New research from CultureAI has revealed a growing gap between how AI is used in practice and how organisations believe it’s being controlled. Worryingly, the report revealed that while 72% of organisations believe they have full visibility into AI usage, 65% still report detecting unauthorised shadow AI, revealing a structural gap between perceived control and operational reality.
The research, titled The State of Enterprise AI Usage: The Illusion of Control, was conducted by Censuswide, features insights from 300 senior technology, security, and risk leaders from across North America and Europe.
Unsurprisingly, AI is widely used across teams, with 67% of security leaders reporting wide use across the organisation and 27% use in specific functions. Currently, AI use is most notably focused on core functions like data analysis and RevOps (72%), software development and engineering (59%), and customer support (43%). Yet, the vast majority of respondents (91%) expect AI usage to grow across their entire organisation over the next 12 months, with 41% expecting significant growth. However, risk scales with usage. As exposure grows faster than controls, an organisation often has little time to prepare.
Nearly three-quarters (72%) of respondents report full visibility into AI usage, while 28% report only partial or no visibility. However, nearly two-thirds (65%) of respondents reported detection of unauthorised AI usage (shadow AI). This means that many tools, personal accounts, and embedded AI features remain invisible to traditional controls.
Most organisations express strong confidence in their visibility and governance posture, with formal frameworks, policies, and oversight committees now being common. However, unauthorised AI usage, limited detection and inconsistent enforcement capabilities remain widespread, creating an illusion of control: governance exists, but behaviour frequently escapes it.

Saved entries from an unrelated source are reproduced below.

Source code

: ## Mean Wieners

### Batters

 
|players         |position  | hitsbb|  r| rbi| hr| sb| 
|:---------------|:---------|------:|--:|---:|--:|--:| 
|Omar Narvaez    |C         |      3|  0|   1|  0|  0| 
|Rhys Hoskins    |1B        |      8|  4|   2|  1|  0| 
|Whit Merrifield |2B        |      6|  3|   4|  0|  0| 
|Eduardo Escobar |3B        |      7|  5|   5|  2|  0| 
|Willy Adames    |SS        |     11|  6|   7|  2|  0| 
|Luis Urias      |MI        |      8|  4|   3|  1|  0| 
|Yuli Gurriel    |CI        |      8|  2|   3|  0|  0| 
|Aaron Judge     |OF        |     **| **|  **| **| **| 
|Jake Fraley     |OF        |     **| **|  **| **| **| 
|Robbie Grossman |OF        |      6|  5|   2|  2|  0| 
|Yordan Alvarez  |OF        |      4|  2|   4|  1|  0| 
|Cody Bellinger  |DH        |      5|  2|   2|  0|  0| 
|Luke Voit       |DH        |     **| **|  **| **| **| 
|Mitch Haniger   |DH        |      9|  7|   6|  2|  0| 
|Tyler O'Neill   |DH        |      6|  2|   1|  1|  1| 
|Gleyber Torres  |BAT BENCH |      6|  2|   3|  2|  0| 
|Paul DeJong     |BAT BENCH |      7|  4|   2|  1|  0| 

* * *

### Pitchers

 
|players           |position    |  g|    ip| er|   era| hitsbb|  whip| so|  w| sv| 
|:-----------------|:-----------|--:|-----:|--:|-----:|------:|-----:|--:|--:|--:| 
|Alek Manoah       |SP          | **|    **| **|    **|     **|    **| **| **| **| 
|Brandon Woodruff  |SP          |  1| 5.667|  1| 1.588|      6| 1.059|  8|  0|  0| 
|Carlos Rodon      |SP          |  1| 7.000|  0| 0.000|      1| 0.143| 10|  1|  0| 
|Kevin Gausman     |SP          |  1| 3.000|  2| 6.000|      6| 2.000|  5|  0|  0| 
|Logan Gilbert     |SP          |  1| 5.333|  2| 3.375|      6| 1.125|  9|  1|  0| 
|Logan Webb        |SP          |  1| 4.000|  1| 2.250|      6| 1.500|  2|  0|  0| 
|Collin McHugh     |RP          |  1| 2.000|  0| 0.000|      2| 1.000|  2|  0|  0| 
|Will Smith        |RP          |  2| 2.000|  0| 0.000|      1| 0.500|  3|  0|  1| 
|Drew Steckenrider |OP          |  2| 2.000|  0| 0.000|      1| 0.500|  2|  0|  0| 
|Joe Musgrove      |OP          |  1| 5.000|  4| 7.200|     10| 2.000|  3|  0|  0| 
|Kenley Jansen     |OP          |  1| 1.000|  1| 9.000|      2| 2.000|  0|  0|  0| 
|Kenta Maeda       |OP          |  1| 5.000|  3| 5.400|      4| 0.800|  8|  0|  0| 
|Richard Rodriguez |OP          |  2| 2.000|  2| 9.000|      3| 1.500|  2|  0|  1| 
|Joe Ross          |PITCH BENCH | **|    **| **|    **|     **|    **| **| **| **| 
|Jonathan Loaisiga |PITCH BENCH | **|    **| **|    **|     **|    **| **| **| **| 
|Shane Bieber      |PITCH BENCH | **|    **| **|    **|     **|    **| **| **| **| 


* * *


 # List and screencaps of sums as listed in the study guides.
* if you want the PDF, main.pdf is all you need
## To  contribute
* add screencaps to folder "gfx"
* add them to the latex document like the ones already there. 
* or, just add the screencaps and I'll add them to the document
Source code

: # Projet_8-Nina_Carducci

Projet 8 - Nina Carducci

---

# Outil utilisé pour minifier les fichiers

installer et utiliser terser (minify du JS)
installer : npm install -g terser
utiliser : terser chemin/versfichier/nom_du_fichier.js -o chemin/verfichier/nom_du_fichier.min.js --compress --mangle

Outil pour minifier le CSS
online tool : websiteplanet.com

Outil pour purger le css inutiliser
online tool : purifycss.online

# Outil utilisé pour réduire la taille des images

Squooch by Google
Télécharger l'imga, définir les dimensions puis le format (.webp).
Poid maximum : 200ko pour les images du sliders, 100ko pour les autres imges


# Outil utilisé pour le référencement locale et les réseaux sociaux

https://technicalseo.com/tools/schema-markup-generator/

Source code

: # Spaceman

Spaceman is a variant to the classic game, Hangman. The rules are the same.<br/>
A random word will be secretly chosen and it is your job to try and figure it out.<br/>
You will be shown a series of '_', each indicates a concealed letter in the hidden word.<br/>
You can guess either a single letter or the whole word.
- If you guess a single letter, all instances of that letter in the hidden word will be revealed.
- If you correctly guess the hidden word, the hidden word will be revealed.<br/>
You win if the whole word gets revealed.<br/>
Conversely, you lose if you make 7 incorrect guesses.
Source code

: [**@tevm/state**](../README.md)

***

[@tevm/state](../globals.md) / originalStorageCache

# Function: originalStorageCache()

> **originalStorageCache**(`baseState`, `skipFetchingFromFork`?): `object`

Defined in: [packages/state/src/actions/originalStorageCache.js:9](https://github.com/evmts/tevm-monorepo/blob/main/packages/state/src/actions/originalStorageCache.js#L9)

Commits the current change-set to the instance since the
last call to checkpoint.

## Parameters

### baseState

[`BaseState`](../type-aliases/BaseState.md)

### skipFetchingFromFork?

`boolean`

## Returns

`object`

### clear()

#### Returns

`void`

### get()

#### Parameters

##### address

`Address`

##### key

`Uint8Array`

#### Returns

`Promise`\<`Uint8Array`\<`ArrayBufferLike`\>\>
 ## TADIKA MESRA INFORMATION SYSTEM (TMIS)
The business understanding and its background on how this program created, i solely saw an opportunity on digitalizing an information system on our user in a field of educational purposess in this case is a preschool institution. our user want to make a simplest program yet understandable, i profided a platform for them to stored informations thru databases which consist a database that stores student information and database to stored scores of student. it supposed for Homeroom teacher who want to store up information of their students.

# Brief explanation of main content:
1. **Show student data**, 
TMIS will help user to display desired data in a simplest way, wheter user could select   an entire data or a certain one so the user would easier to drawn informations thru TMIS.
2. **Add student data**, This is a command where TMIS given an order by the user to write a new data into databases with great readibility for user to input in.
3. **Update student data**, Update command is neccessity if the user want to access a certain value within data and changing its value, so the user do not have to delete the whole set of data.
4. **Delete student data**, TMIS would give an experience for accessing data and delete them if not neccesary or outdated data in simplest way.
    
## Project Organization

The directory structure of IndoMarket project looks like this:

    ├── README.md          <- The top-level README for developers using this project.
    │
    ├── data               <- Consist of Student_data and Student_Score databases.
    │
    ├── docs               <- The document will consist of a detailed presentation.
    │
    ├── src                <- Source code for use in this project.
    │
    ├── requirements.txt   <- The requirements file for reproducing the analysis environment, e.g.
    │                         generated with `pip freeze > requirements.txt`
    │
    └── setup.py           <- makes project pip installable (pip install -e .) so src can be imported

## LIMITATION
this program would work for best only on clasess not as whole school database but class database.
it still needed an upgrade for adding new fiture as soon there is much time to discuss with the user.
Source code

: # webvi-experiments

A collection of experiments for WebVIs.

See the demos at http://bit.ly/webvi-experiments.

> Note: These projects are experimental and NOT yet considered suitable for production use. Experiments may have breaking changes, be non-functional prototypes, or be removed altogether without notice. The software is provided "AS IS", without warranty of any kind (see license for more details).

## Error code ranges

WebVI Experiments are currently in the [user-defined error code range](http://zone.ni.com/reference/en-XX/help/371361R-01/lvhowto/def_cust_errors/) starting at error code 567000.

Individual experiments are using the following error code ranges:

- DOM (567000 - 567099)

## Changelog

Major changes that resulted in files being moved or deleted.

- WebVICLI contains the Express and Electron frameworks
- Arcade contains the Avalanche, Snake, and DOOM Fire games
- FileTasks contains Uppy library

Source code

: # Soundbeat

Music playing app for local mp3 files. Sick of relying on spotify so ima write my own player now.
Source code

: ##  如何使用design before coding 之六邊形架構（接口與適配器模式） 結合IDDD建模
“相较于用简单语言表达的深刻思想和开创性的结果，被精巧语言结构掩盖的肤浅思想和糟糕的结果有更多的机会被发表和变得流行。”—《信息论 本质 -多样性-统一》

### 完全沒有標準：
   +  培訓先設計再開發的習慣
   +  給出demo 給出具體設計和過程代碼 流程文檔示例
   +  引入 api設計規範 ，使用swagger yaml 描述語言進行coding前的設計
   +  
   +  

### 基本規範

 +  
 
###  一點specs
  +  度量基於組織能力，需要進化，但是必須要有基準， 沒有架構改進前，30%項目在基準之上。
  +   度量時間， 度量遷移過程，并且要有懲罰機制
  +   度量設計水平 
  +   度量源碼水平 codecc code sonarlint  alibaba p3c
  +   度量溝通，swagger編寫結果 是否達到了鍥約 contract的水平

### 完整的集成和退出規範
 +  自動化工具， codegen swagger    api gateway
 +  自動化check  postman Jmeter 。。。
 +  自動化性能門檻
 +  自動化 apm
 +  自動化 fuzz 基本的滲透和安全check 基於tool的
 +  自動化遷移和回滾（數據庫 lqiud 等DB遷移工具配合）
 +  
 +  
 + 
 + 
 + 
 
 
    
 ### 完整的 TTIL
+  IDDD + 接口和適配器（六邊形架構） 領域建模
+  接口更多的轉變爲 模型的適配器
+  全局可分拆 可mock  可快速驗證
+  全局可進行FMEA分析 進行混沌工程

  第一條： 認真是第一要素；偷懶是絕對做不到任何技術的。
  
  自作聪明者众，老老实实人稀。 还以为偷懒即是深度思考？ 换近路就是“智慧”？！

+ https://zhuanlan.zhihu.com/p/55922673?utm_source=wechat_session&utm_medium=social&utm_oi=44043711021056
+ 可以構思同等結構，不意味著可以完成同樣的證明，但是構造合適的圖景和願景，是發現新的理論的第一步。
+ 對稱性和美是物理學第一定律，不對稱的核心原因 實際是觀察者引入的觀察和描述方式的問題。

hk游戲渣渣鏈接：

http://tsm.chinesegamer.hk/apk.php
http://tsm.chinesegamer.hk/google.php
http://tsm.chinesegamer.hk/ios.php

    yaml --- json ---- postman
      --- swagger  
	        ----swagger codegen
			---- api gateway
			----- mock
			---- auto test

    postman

Leaders consistently identify high-impact concerns such as compliance exposure (56%), data leakage via prompts and uploads (52%), credential compromise (40%), and intellectual property loss (39%). Despite this, nearly half (46%) of respondents rate AI risk as moderate or lower. Whilst organisations acknowledge AI risk, these risks are rarely escalated. This apparent contradiction reveals that leaders are not dismissing AI risk, but they are struggling to accurately quantify it in an environment where damage often occurs without an obvious breach, alert, or outage.
Most organisations have policies, committees, and training in place, but lack mechanisms that operate in real time at the point where AI risk is actually created: prompts, uploads, and embedded AI features inside SaaS tools. Nearly two-thirds (62%) of organisations report they have already implemented a formal AI governance framework, while a further third are actively developing one. Similarly, over two-thirds (67%) say they have established an AI or risk committee with explicit oversight responsibilities. However, this confidence sits alongside clear operational gaps, with 20% of respondents acknowledging that their policies are not actively enforced and more than a third lacking dedicated AI detection capabilities altogether.
Oliver Simonnet, Lead Cybersecurity Researcher at CultureAI, said: “Generative AI is now embedded across everyday workflows, often beyond traditional IT oversight. While many organisations believe they have governance frameworks in place, our research reveals a widening gap between perceived control and operational reality. The most significant AI risks in 2026 aren’t theoretical; they’re practical, high-probability risks tied to everyday use. Policies set intent, but without real-time enforcement at the point of use, risk is created quietly and at scale. To adopt AI at scale responsibly, businesses must move beyond policy and implement real-time, enforceable controls where risk is actually created.”